DİN VE TOPLUMLAR

Toplumlar din üzerinden neden kolayca yönlendirilebiliyorlar?

Din, tarih boyunca toplumların kültürel, sosyal ve siyasi yapısının şekillenmesinde önemli bir rol oynamıştır. İnsanın inanç ihtiyacı, manevi rehberlik arayışı ve duygusal bağ kurma gereksinimi, dini önemli bir toplumsal güç haline getirmiştir. Bu nedenle, din üzerinden çeşitli yönlendirmelerin yapılması da sıkça görülmektedir.

İnanç sistemleri, bireylere yaşamın anlamı, ölüm ve ahiret gibi konularda açıklamalar sunarak manevi bir zemin sağlar. Bu manevi bağ, insanların güçlü bir güven duygusu hissetmelerine yardımcı olur. Dolayısıyla, din adamlarının ve dini liderlerin söyledikleri, pek çok kişide sorgusuz kabul görebilir. Eğer bu söylemlerde bulunan insanlar, kamil derecede gerçek ve doğru bilgilere sahip değilseler, toplumlar sosyal alanda sıkıntı yaşarlar.

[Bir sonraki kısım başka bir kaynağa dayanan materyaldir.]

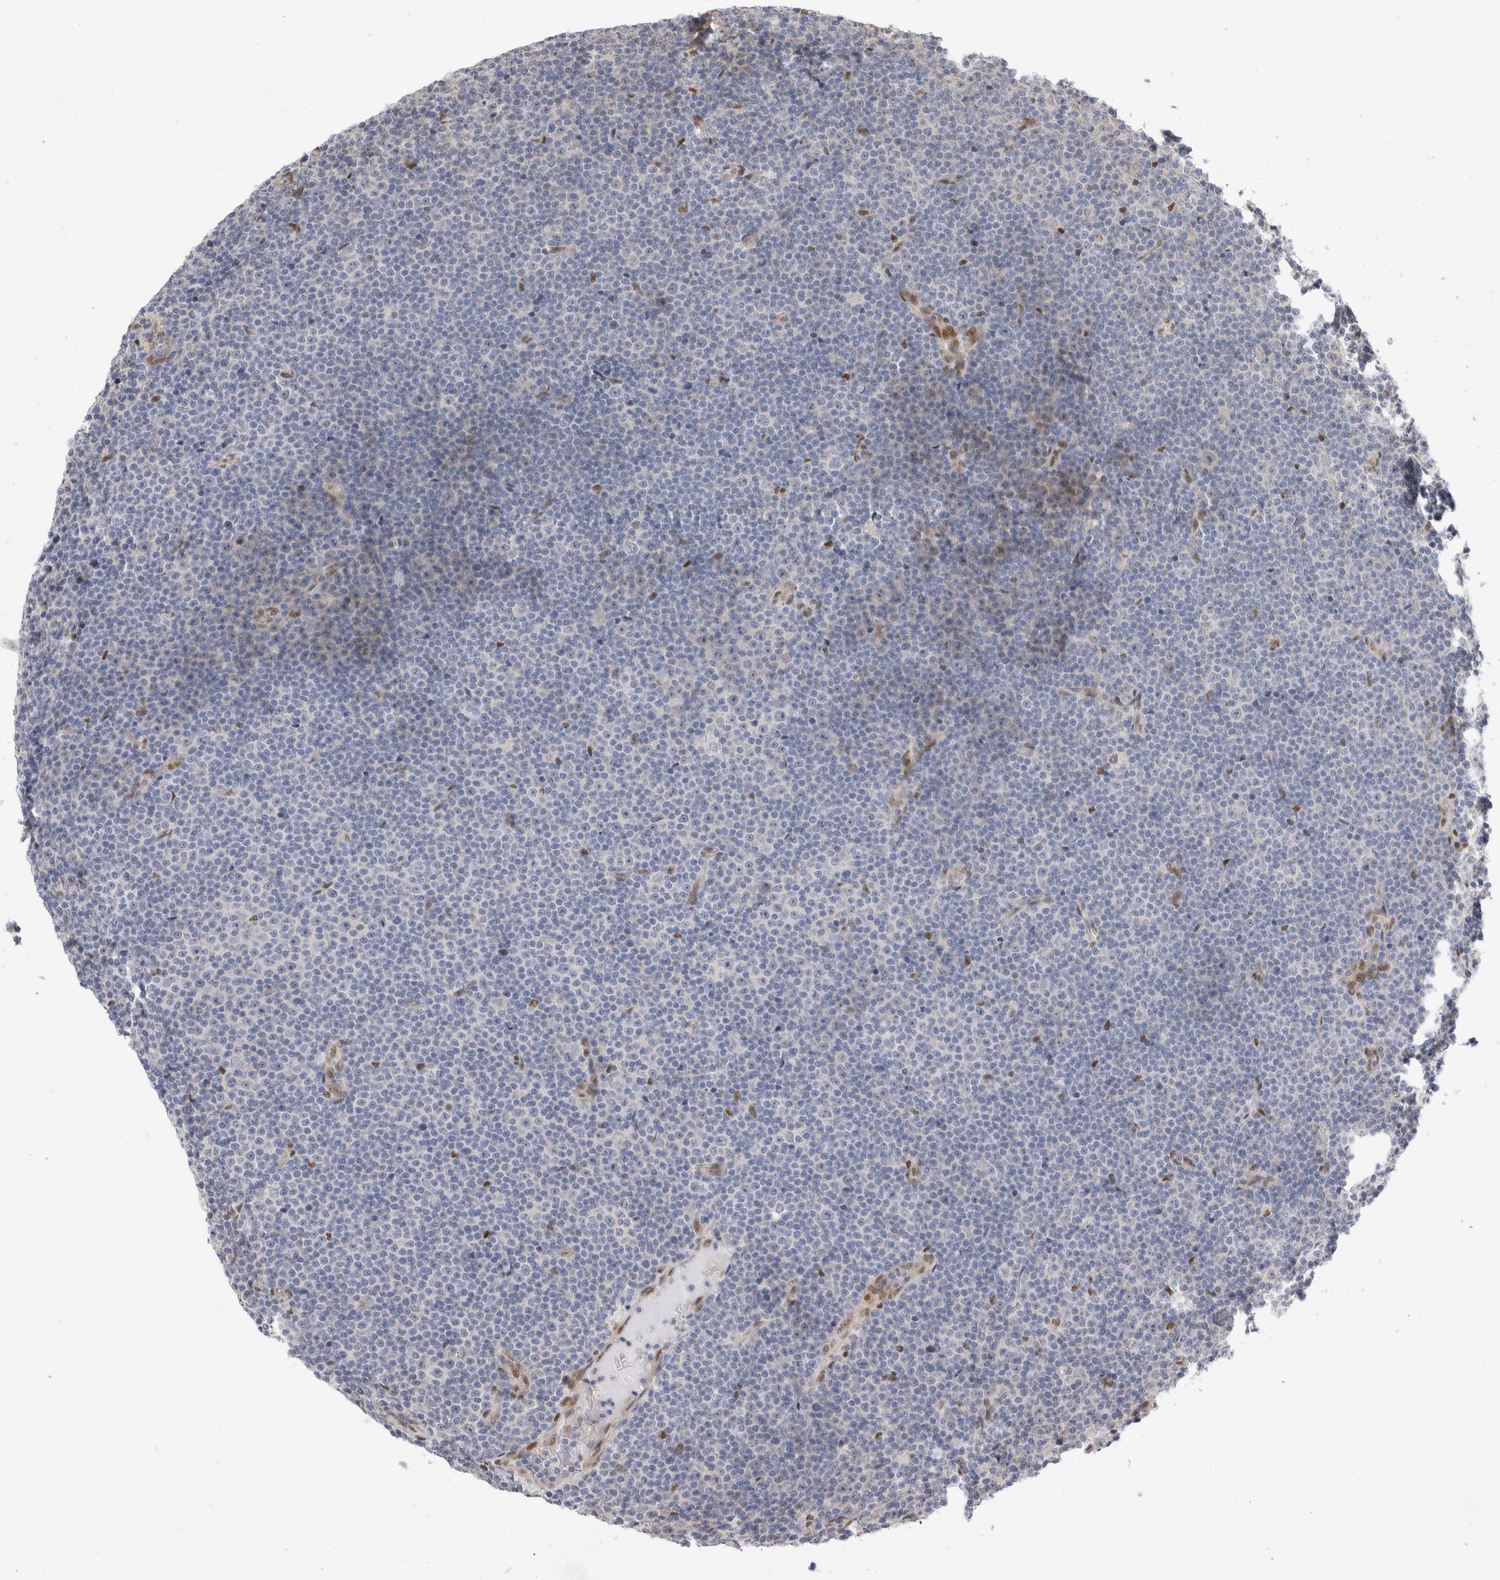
{"staining": {"intensity": "negative", "quantity": "none", "location": "none"}, "tissue": "lymphoma", "cell_type": "Tumor cells", "image_type": "cancer", "snomed": [{"axis": "morphology", "description": "Malignant lymphoma, non-Hodgkin's type, Low grade"}, {"axis": "topography", "description": "Lymph node"}], "caption": "Low-grade malignant lymphoma, non-Hodgkin's type stained for a protein using immunohistochemistry demonstrates no staining tumor cells.", "gene": "NSMAF", "patient": {"sex": "female", "age": 67}}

Birçok toplum, tarih boyunca dini kurumlarca şekillendirilmiş eğitim, hukuk ve sosyal normlara sahiptir. Bu köklü yapı, dini kurumların ve dini söylemlerin toplum nezdinde meşruiyet kazanmasını kolaylaştırır. Böylece siyasi veya sosyal bir hareket, dini referanslarla desteklenerek daha kolay taban bulabilir. Yakın siyasi tarihimizde bununla ilgili yaklaşımların var olduğu hepimizin hafızalarındadır.

Din, çoğu zaman belirli kuralları ve itaat kültürünü beraberinde getirir. Örneğin ibadet şekilleri, ahlaki normlar ve toplumsal roller çoğu dinde detaylıca tanımlanır. Bu itaat kültürü, liderlerin yönlendirmelerine karşı çıkışın daha az olmasını ve sorgulamadan benimsenmesini sağlayabilir. Tarihte ve günümüzde bu görüşü doğrulayan bir çok uygulama vardır .

Dinin temelinde, “ödül ve ceza” kavramları sıkça vurgulanır. İyilik yapmanın mükâfatı, kötülük yapmanın ise cezalandırılacağı fikri, bireyin davranışlarının şekillenmesinde güçlü bir araçtır. Sosyal psikoloji araştırmaları, korku ve umut duygularının insanların yönlendirilmesinde oldukça etkili olduğunu gösterir. Bu duygular, özellikle kriz dönemlerinde daha da güçlenir.

Tarih boyunca dinin siyasette kullanıldığı birçok örnek görülmüştür. Siyasi liderler, meşruiyet kazanmak veya kitleleri seferber etmek için dini söylemlere başvurabilirler. Amerika da İncil’in, Türkiye de Kur’an’ın zaman zaman, siyasilerce seçim meydanlarında havaya kaldırılıp atıfta bulunulması bundandır,

Yapılan araştırmalar, özellikle ekonomik ya da siyasi kriz dönemlerinde, din üzerinden yapılan propagandaların daha etkili olduğunu ortaya koymaktadır. Mesela; faiz konusunda; “Nas var size ne oluyor” söylemi, büyük ekonomik zorluklar içerisinde olan halkımızı, inançlarından dolayı eleştiri hakkından mahrum bırakmış ancak bu sözle perdelenmek istenen ekonomik sıkıntılar artarak devam etmişti.

Toplumlar, dinin getirdiği manevi ve kurumsal güce büyük önem atfeder. Bu durum, dini söylemlerin kitleler üzerinde etkili olmasını kolaylaştırır. Din, bireyin duygusal dünyasına ve sosyal kimliğine hitap ettiği için, din üzerinden yönlendirme yapmak zaman zaman hem toplumlar hem de liderler için etkili bir yöntem haline gelebilmektedir.

Tarihi yaşanmışlıklardan ve dini gerçekliklerden yola çıkarak adımlarımızı atarsak, toplumsal problemlerimiz daha da azalacaktır. Dinin emrettiği akıl kullanımı ve ilim yapma ile de çağdaş dünyadaki yerimiz sağlamlaşacaktır,

Bu gerçeği ve fırsatı, günübirlik kısa siyasi kazanımlarımız için feda etmemeliyiz. Yoksa hesap günü bunun hesabı istenecektir, unutmayalım.